Another limitation of typical fluorescence measurement techniques is that they cannot be readily combined with an apparatus or method for taking a biopsy. In other words, once an abnormal tissue area is detected, samples from this particular suspect area cannot be simply, quickly and accurately taken. With current devices utilizing fluorescent measurement techniques, after locating the abnormal area, the endoscope must be withdrawn from the patient. Once the endoscope is withdrawn, the Pap smear specimen can then be taken as a blind sample. Typically, there is no correlation between where on the cervix the sample is taken and where the suspect tissue was identified. Taking a blind sample, therefore, often results in samples being taken from normal areas or perhaps even areas which have not been previously investigated. Usually, the sample is also taken by relatively imprecise sampling devices such as brushes, scraper devices or the like.
Once the sample has been taken and withdrawn from the body, the specimen is typically smeared onto a microscope slide. This is often done by the physician performing the test. The slide is then submitted to a remote laboratory for cytopathological microscopic examination. Pertinent patient data must be sent along with the slide including the medical history, day in menstrual cycle, family history and other known risk factors. Gathering and collating these patient data, which are critical to the proper evaluation of a specimen, is a time-consuming, expensive, inefficient and labor-intensive process. The laboratory administrative personnel who gather such data are also responsible for manually recording the results of the Pap smear tests and ensuring that both the slide and paperwork provided to the cytotechnologist relate to the same patient. As the complexity of testing, analyzing, handling and transporting the Pap smear samples increases, the probability for a false positive, a false negative or sample contamination increases.

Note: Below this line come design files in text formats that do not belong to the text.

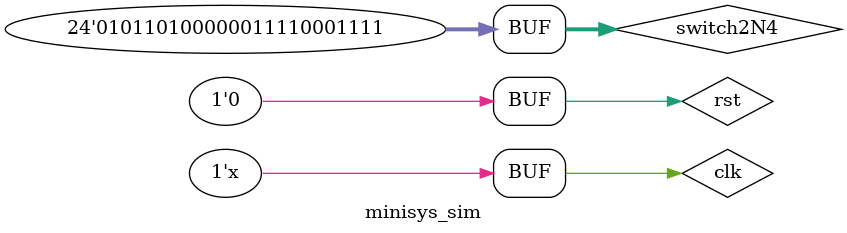
<source format=v>
`timescale 1ns / 1ps

module minisys_sim(  );
    // input
    reg clk = 0;
    reg rst = 1;
    reg [23:0] switch2N4 = 24'h5a078f;
    
    //  output  
    wire [23:0] led2N4;
    
    minisys u (
        .fpga_clk(clk),
        .fpga_rst(rst),
        .led2N4(led2N4),
        .switch2N4(switch2N4),
        .start_pg(0),
        .rx(1),
        .tx());
    initial begin
        #7000 rst = 0;
    end
    always #10 clk=~clk;
   endmodule

</source>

The typical Pap smear test has a number of other disadvantages For example, in almost every instance where a slide specimen is produced, the slide is forwarded to a laboratory. No preliminary analysis to eliminate possible unnecessary laboratory testing is conducted. This increases the cost of performing a Pap smear since there is no preliminary determination as to the possibility of normality or absence of abnormality. Moreover, because the sampling is taken "blind", there is typically no assurance as to whether the suspect abnormal cells have in fact been sampled. Oftentimes, only after having forwarded the sample to the testing facility and waiting two to three weeks is it eventually determined that another sample must be taken. Incidents of poor sample or slide preparation are also common because of the large amount of human interface with each specimen slide. Moreover, because slides are often sent to a location remote, there is an increased risk that the sample may become lost, broken or contaminated. The complexity of maintaining a secure and sterile transporting medium further increases the cost of sample transport. In addition, there is a psychological disadvantage in having to wait up to two weeks or longer for the test results to either confirm or rebut a primary abnormal reading.